━━ Supplied records ━━

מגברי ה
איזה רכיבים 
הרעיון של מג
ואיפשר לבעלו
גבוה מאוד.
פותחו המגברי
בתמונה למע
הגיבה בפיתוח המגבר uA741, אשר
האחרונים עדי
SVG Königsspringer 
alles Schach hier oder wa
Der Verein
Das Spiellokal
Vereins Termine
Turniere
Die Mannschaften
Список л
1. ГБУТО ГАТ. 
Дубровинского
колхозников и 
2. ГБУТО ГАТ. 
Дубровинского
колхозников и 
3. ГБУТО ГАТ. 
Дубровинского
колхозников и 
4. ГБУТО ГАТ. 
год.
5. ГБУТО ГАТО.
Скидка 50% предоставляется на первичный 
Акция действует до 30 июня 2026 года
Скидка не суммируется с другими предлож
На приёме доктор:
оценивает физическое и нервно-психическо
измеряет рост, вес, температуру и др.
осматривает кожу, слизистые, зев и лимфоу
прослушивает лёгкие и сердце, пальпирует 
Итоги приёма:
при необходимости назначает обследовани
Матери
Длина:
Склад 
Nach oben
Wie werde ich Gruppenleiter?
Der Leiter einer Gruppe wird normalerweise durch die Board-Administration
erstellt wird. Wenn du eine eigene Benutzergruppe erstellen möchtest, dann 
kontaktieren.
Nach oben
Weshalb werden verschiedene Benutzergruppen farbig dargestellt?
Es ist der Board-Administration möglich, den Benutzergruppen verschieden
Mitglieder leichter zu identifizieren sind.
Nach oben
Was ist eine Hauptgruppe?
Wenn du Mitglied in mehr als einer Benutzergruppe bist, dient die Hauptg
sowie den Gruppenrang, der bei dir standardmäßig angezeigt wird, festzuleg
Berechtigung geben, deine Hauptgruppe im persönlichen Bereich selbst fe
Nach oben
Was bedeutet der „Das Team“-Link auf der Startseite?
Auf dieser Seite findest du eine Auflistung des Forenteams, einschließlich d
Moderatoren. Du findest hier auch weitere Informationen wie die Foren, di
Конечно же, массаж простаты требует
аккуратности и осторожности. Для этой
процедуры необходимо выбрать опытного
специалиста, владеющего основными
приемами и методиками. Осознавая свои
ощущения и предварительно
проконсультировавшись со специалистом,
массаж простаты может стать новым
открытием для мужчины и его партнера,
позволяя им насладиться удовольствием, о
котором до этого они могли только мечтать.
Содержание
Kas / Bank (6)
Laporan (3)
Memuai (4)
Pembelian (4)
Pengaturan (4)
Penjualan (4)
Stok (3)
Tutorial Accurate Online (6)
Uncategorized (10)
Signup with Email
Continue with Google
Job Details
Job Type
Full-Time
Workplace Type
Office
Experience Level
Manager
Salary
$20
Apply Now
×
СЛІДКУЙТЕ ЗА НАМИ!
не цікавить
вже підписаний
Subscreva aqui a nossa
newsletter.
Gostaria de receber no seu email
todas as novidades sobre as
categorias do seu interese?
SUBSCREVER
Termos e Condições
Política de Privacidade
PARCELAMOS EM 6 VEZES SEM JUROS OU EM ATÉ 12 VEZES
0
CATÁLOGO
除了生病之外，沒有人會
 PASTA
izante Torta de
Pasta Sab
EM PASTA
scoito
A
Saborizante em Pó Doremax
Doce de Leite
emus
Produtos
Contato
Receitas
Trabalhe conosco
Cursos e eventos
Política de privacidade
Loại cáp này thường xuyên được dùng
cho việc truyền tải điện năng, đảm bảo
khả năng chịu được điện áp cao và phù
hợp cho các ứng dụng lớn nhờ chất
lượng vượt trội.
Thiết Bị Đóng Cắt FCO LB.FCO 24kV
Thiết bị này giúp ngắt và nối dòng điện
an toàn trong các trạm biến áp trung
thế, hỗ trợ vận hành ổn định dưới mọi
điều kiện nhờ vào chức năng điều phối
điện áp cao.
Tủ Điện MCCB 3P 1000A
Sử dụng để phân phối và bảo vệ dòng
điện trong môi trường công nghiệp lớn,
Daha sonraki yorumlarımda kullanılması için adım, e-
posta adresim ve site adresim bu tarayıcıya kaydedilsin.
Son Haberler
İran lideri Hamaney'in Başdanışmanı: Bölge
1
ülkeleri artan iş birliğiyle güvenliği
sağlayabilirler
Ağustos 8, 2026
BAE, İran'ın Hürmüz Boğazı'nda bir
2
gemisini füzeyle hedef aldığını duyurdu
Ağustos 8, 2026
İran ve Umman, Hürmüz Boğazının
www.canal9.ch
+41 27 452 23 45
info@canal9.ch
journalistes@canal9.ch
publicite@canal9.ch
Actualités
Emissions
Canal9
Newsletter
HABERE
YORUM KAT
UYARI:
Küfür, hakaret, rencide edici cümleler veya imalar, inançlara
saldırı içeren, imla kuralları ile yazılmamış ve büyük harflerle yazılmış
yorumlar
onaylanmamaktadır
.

━━━

◆ **Assignment**: Each line from the one with "categorias do seu interese?" through the end of the entries above is to be returned word for word. Nothing else belongs in the answer.

◆ **Your solution**:
categorias do seu interese?
SUBSCREVER
Termos e Condições
Política de Privacidade
PARCELAMOS EM 6 VEZES SEM JUROS OU EM ATÉ 12 VEZES
0
CATÁLOGO
除了生病之外，沒有人會
 PASTA
izante Torta de
Pasta Sab
EM PASTA
scoito
A
Saborizante em Pó Doremax
Doce de Leite
emus
Produtos
Contato
Receitas
Trabalhe conosco
Cursos e eventos
Política de privacidade
Loại cáp này thường xuyên được dùng
cho việc truyền tải điện năng, đảm bảo
khả năng chịu được điện áp cao và phù
hợp cho các ứng dụng lớn nhờ chất
lượng vượt trội.
Thiết Bị Đóng Cắt FCO LB.FCO 24kV
Thiết bị này giúp ngắt và nối dòng điện
an toàn trong các trạm biến áp trung
thế, hỗ trợ vận hành ổn định dưới mọi
điều kiện nhờ vào chức năng điều phối
điện áp cao.
Tủ Điện MCCB 3P 1000A
Sử dụng để phân phối và bảo vệ dòng
điện trong môi trường công nghiệp lớn,
Daha sonraki yorumlarımda kullanılması için adım, e-
posta adresim ve site adresim bu tarayıcıya kaydedilsin.
Son Haberler
İran lideri Hamaney'in Başdanışmanı: Bölge
1
ülkeleri artan iş birliğiyle güvenliği
sağlayabilirler
Ağustos 8, 2026
BAE, İran'ın Hürmüz Boğazı'nda bir
2
gemisini füzeyle hedef aldığını duyurdu
Ağustos 8, 2026
İran ve Umman, Hürmüz Boğazının
www.canal9.ch
+41 27 452 23 45
info@canal9.ch
journalistes@canal9.ch
publicite@canal9.ch
Actualités
Emissions
Canal9
Newsletter
HABERE
YORUM KAT
UYARI:
Küfür, hakaret, rencide edici cümleler veya imalar, inançlara
saldırı içeren, imla kuralları ile yazılmamış ve büyük harflerle yazılmış
yorumlar
onaylanmamaktadır
.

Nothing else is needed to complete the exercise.